The quotation that caught my eye was that of a local pastor and historian, who said that the stones would probably have survived a nuclear war, “but they could not survive Southern culture.”
“Southern culture” in this context is a euphemism for deeply-rooted superstition abetted by a generous dollop of ignorance.
The linked article gives the background: In 1979, the president of a local granite company was asked to create the monument by someone identifying himself as Robert Christian (later R.C. Christian–probably a pseudonym), who claimed to represent a group of concerned Americans. Christian obtained funding for the massive project, and the granite company proceeded to create it.
The stone structure was revealed to the public on the spring equinox in 1980. Together the 951 cubic feet of granite weighed 237,746 pounds. The center slab was surrounded by four standing stones of similar height, and the entire structure was capped by a sixth stone 6 ½ feet wide, 10 feet long and 7 inches thick.

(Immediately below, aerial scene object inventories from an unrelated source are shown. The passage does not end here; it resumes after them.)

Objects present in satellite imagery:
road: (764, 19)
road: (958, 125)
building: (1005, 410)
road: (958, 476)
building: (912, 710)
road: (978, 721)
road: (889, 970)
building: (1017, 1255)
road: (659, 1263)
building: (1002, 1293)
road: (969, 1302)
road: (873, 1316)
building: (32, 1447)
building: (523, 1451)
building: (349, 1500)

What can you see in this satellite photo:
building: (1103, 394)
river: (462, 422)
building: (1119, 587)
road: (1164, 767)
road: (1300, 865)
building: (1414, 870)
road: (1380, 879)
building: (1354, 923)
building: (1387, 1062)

The impressive size of the structure was only part of its allure. Carved on each of the four outer slabs were 10 precepts — a message to humanity — repeated in English, Spanish, Swahili, Hindi, Mandarin Chinese, Hebrew, Russian and Arabic. Translators from the United Nations assisted Christian with the translations.

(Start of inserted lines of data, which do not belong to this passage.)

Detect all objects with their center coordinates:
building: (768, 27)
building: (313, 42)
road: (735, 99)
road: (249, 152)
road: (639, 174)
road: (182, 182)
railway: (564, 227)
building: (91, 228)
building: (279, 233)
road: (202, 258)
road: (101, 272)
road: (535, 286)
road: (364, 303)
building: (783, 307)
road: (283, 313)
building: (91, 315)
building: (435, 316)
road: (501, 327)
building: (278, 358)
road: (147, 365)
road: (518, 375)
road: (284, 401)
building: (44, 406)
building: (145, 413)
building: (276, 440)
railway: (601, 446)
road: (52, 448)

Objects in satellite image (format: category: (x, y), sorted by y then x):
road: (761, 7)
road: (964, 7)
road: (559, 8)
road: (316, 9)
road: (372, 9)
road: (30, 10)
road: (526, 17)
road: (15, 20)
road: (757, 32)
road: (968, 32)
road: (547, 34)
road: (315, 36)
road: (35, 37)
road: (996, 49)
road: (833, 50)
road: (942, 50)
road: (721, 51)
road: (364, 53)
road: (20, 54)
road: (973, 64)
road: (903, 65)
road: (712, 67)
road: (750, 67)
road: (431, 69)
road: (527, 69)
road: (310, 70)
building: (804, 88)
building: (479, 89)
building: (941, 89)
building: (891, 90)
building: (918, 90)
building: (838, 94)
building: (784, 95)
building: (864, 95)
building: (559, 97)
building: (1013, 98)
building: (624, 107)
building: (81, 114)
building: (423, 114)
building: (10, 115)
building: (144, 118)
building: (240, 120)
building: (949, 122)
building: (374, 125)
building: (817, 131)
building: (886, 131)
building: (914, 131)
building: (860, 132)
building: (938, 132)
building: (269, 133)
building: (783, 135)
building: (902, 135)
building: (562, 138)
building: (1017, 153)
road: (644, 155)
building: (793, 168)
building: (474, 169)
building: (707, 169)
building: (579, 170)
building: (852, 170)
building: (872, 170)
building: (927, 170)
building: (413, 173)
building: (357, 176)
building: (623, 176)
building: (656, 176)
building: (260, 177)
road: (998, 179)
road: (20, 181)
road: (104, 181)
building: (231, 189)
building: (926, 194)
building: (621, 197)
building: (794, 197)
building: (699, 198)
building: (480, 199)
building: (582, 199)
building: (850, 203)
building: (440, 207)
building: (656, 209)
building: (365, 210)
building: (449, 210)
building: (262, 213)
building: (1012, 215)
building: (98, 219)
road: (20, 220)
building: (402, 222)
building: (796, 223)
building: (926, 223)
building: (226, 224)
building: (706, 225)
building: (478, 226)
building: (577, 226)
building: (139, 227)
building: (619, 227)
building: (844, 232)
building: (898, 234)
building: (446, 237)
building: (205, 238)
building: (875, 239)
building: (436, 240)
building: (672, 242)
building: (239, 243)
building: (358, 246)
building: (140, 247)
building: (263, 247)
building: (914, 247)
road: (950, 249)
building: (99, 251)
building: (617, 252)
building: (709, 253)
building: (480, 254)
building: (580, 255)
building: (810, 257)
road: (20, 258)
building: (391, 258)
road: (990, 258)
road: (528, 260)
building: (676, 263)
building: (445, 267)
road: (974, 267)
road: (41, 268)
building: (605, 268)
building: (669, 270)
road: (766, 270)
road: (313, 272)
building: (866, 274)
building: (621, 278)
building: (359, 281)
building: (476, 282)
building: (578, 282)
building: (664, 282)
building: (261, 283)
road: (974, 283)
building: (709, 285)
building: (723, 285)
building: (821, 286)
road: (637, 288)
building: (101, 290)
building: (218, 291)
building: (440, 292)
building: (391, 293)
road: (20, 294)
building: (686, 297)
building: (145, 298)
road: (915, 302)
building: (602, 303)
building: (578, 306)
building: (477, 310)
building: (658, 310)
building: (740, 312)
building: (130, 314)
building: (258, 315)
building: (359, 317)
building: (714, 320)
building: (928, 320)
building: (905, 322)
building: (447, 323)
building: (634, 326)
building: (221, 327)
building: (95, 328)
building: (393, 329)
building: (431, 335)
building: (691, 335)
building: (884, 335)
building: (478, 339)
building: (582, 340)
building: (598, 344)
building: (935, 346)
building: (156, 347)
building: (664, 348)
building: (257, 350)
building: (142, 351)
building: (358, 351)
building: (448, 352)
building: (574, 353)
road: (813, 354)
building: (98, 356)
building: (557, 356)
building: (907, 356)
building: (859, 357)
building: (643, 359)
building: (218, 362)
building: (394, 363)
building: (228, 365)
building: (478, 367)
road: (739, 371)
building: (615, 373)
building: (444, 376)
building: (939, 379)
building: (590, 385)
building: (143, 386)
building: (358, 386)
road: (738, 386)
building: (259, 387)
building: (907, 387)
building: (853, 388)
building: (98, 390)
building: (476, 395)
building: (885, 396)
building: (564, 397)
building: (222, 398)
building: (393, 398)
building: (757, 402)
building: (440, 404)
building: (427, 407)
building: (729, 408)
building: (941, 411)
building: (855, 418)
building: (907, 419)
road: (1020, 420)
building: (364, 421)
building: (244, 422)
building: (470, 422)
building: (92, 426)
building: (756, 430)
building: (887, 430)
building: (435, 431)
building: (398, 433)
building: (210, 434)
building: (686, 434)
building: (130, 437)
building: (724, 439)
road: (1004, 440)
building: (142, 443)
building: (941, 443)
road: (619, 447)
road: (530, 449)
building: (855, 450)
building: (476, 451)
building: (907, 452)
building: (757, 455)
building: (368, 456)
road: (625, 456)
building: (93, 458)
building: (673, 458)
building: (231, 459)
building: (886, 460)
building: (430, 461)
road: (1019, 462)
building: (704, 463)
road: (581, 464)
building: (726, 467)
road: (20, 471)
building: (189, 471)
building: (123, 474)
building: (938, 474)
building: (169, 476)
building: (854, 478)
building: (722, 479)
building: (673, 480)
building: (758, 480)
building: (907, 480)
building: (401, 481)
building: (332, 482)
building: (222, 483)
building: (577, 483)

Inscribed in the capstone was the phrase “Let these be guidestones to an Age of Reason,” written in ancient Greek, Egyptian hieroglyphs, Sanskrit and Babylonian cuneiform.
The center slab and capstone also acted as an astrological calendar, with carefully cut holes for observance of the moon, sun and North Star. Astronomers from the University of Georgia assisted in refining this part of the project.

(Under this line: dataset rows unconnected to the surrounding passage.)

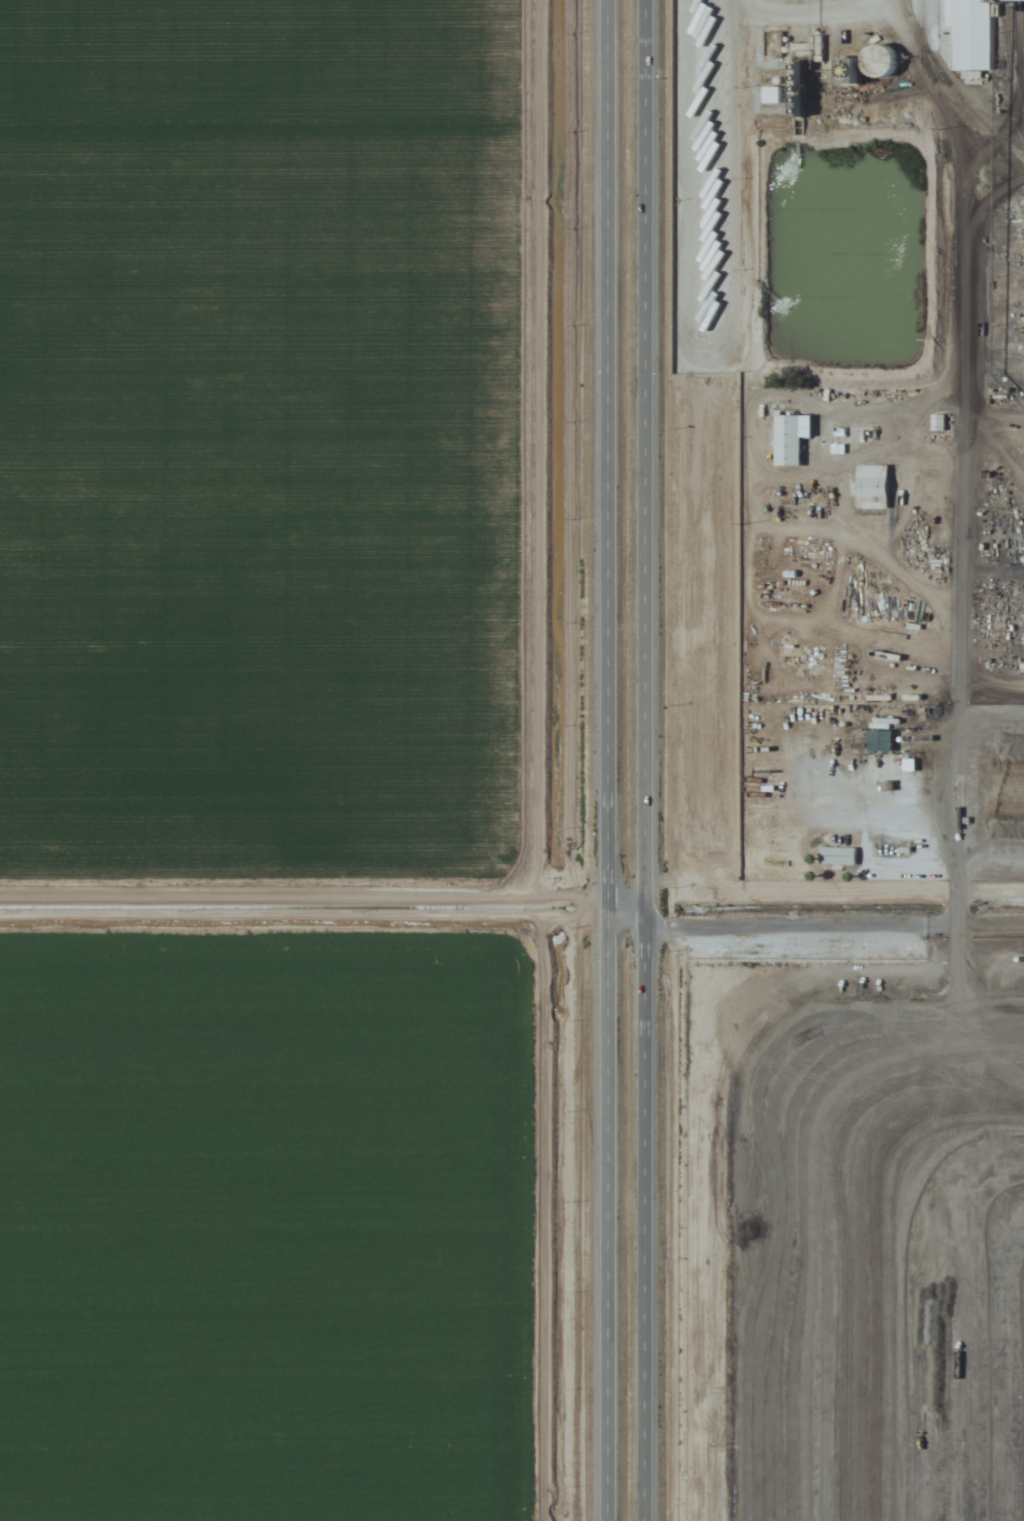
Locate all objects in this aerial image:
building: (969, 33)
building: (772, 43)
building: (864, 66)
building: (772, 95)
railway: (920, 143)
building: (937, 422)
building: (787, 440)
building: (872, 487)
road: (599, 760)
road: (641, 760)
building: (837, 856)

While Christian’s identity is still a mystery, his purpose is not.
An “Age of Reason.” If only…
At the time, there was widespread fear of a global nuclear war, and the stones were intended to be a beacon of sorts for those who would survive–a prescription for a more peaceful world.
Criticism of this project could certainly be mounted on many grounds: a vanity project, a waste of money, an ineffective indulgence…But of course, none of those reasonable quibbles prompted the fierce opposition to–and fear of– this monument.
Nearly immediately, local pastors decried the stones as satanic. “We don’t think Mr. Christian is a Christian,” said the Rev. James Traffensted of the Elberton Church of God after the 1980 ceremony. “Look what it says about the unity of the world. That’s where the Antichrist will unite the governments of the world.”
I didn’t realize that world unity and peace was a sign of the Antichrist, but given the behavior of so many so-called “Christians,” perhaps I should have.
Since there is no conspiracy theory or bizarre “religious” belief that today’s Republicans won’t embrace, I probably shouldn’t have been surprised by the following passages from the report.
Former Republican gubernatorial candidate Kandiss Taylor made demolishing the stones part of her 2022 campaign. On May 2, she tweeted: “Elect me Governor of Georgia, and I will bring the Satanic Regime to its knees— and DEMOLISH the Georgia Guidestones.”
After the stones were destroyed Wednesday, she tweeted, “God is God all by Himself. He can do ANYTHING He wants to do. That includes striking down Satanic Guidestones.”…
The bombing was not the first time the monument was targeted. In 2008, a masked man calling himself an “American patriot” defaced the monument as a warning to the “global elite.” He tied the Guidestones to a coming new world order, a conspiracy theory perpetuated by QAnon followers and expressed by personalities such as InfoWars founder Alex Jones.
Conversations on this blog often include efforts to describe Americans’ current divides: Red versus Blue, urban versus rural, educated versus uneducated…The steady growth of incidents like this one suggest a more accurate division might be: reasonably sane versus bat-shit-crazy.
If humanity actually survives this period–increasingly characterized by the rejection of logic, science and empirical evidence– historians will probably describe these times as “the age of insanity.”